NEXMark Benchmarks
NEXMark is the standard workload used to compare stream processing systems. It simulates an online auction — people, bids, auctions, a steady event rate — and defines a handful of queries (projection, windowed aggregation, stream-to-stream join) that together exercise the throughput, latency, and stateful-operator paths that matter in real pipelines.
Volley ships five of those queries as runnable examples so you can measure what your hardware does with your data shape, and compare against Flink or any other system that also publishes NEXMark numbers.
Queries
| Query | Description | What it tests |
|---|---|---|
| Q1 | Currency Conversion | Raw throughput — stateless map/projection |
| Q4 | Average Selling Price per Category | Windowed join between bids and auctions; post-join filtering; min-watermark across dual sources |
| Q5 | Hot Items | Sliding window aggregation under sustained load |
| Q7 | Highest Bid per Session | Session window merging; high-cardinality keyed state; RocksDB under sustained load |
| Q8 | Monitor New Users | Windowed stream-to-stream join |
Running
# Q8 — Windowed join (multi-source pipeline)

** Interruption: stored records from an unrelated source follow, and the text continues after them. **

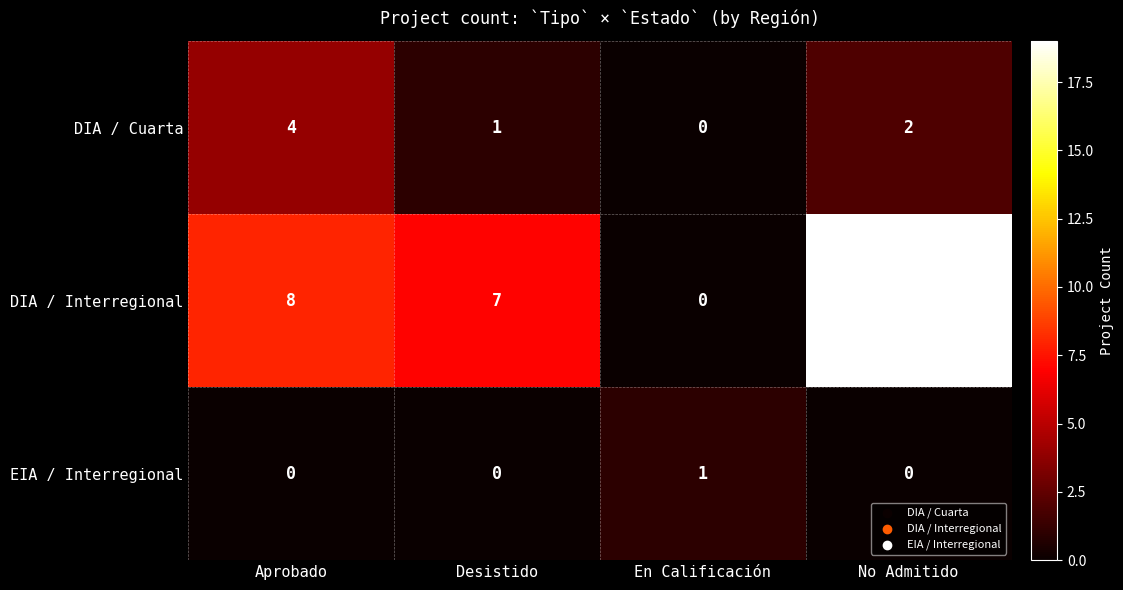

Which series has the widest spread of values?

DIA / Interregional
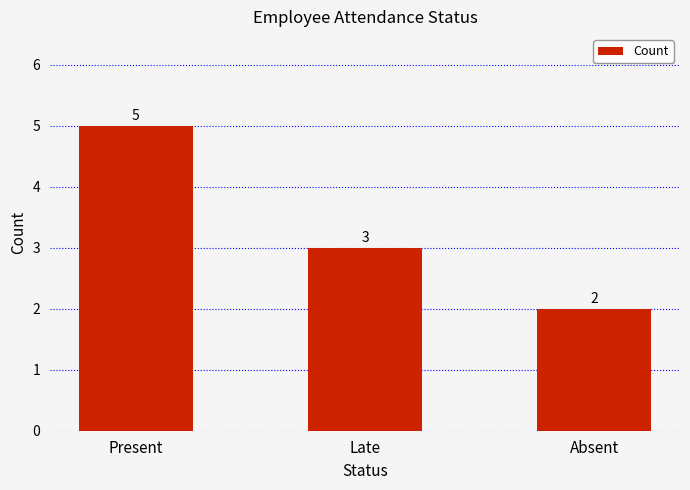

What is the label of the 3rd bar from the right?

Present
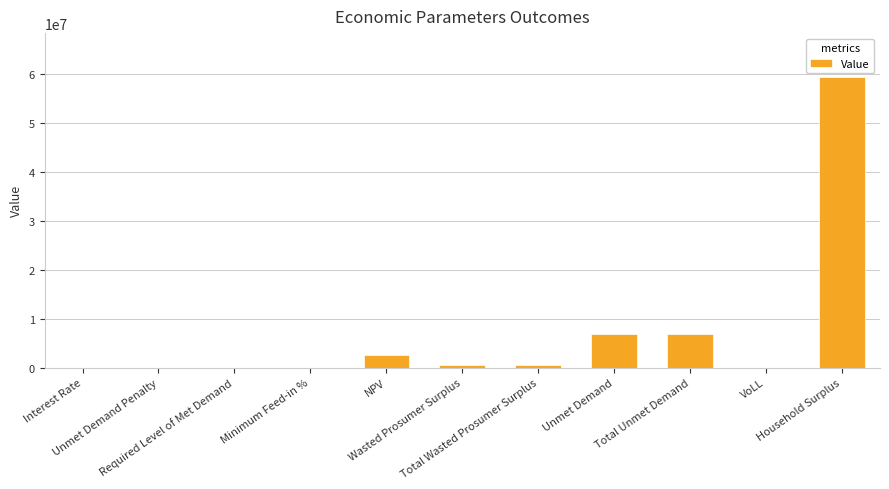

What is the maximum value shown in the chart?

59358165.6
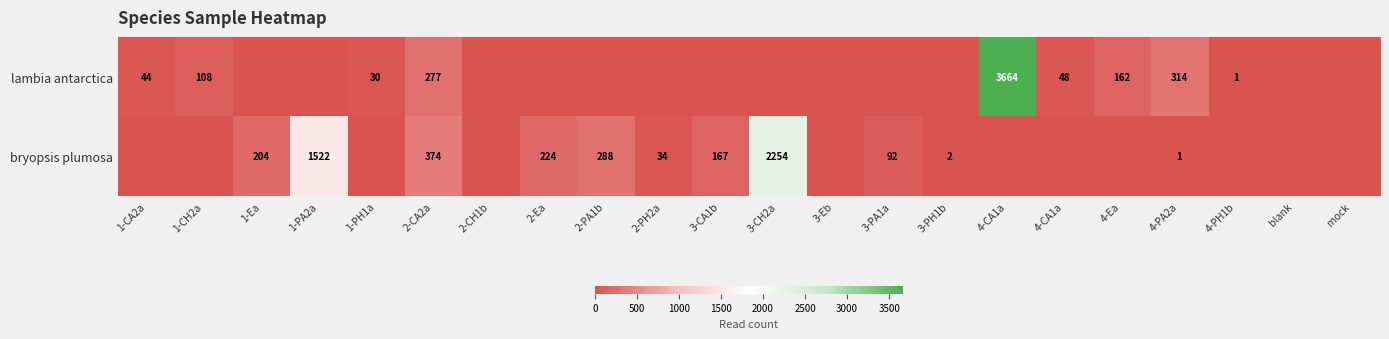

Rank the series by their average value, from lowest to highest.

lambia antarctica, bryopsis plumosa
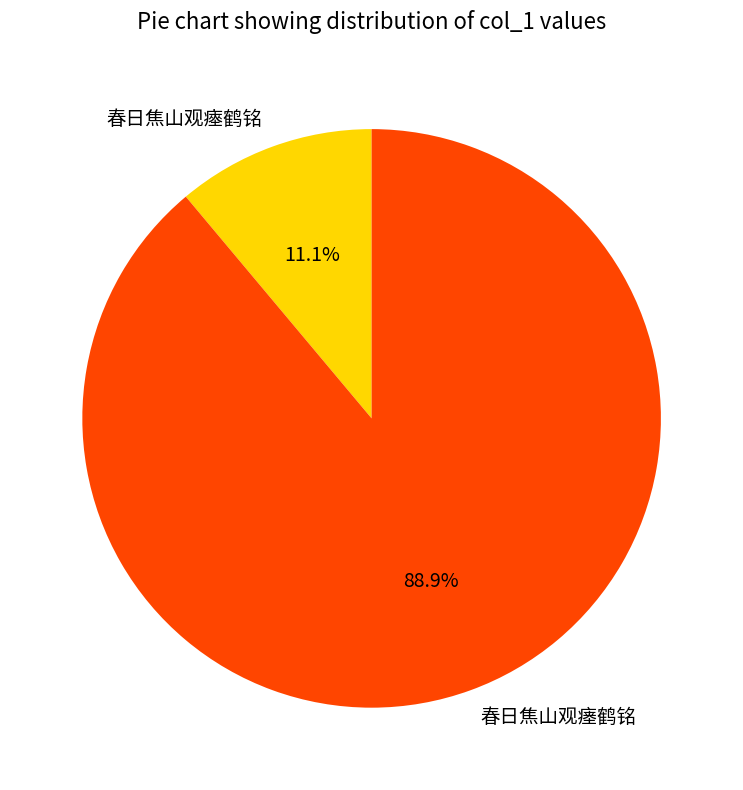

Is there a majority slice in this chart?

Yes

cargo run --example nexmark_q8 -p volley-benchmark --release
# Q5 — Sliding window aggregation (recommended starting point)
cargo run --example nexmark_q5 -p volley-benchmark --release
# Q4 — Windowed join (average selling price per category)
cargo run --example nexmark_q4 -p volley-benchmark --release
# Q7 — Session windows (highest bid per session per bidder)
cargo run --example nexmark_q7 -p volley-benchmark --release
# Q1 — Stateless projection baseline
cargo run --example nexmark_q1 -p volley-benchmark --release
Configuration
| Variable | Default | Description |
|---|---|---|
NEXMARK_DURATION | 10 | Benchmark duration in seconds |
NEXMARK_BATCH_SIZE | 4000 | Records per Arrow RecordBatch |
NEXMARK_PARALLELISM | 4 | Parallel operator instances (Q5) |
NEXMARK_AUCTIONS | 100 | Number of active auctions (Q5) |
NEXMARK_WINDOW_SIZE | 10 | Window size in seconds (Q5) |
NEXMARK_WINDOW_SLIDE | 2 | Window slide in seconds (Q5) |
NEXMARK_INTER_EVENT_MS | 1 | Inter-event time in milliseconds |
Metrics
- Sustained throughput (records/sec) — measured over the full run, not peak
- p50/p99/p999 latency — per-batch processing time from source to sink
- Memory footprint — RSS delta under load
- Recovery time — restore from checkpoint after failure (planned)
Comparison Baseline
When comparing against Apache Flink:
- Use tuned Flink — RocksDB state backend, off-heap memory, equivalent parallelism
- Match batch semantics — set Flink’s
table.exec.mini-batch.sizeto match Volley’s batch size - Same hardware, same event rate, same total events
- Discard first 10% of measurements for JIT warmup (Flink) and cache warming (both)
See volley-benchmark/README.md for full methodology.
Stress testing
In addition to the short benchmark runs above, Volley ships a stress testing suite for long-running pass/fail validation. Stress scenarios run for hours against Kafka-backed pipelines, auto-calibrate the throughput ceiling, and assert hard SLO thresholds.
Scenarios
| Scenario | What it tests |
|---|---|
stress_sustained | Sliding window aggregation at 80% of calibrated ceiling for 2 h — verifies no throughput drift, latency regression, or memory growth |
stress_backpressure | Three-phase overload test: baseline → 120% ceiling → recovery — asserts catch-up within 60 s |
stress_checkpoint_recovery | Crash mid-run and restart from checkpoint — asserts state restoration within 30 s |
stress_nexmark_q4 | Kafka-backed Q4 (windowed join) under sustained load |
stress_nexmark_q7 | Kafka-backed Q7 (session windows, high cardinality) under sustained load |
Running
# All scenarios — default 2 h each (requires Docker for Kafka)
./scripts/stress-test.sh
# CI mode — 10 min per scenario
./scripts/stress-test.sh --ci
# Single scenario with custom settings
STRESS_DURATION=30m STRESS_TARGET_RATE=5000 ./scripts/stress-test.sh sustained
Pass/fail thresholds
| Threshold | Default limit |
|---|---|
| Throughput drift | ≤ 5% drop from calibrated operating point |
| p99 latency | ≤ 2× warmup baseline |
| p999 latency | ≤ 5× warmup baseline |
| Memory growth | ≤ 20% RSS increase from warmup to end |
| Checkpoint duration | ≤ 2× warmup baseline |
Reports are written as JSON to target/stress-reports/ and uploaded as a CI artifact when run via the stress.yml GitHub Actions workflow.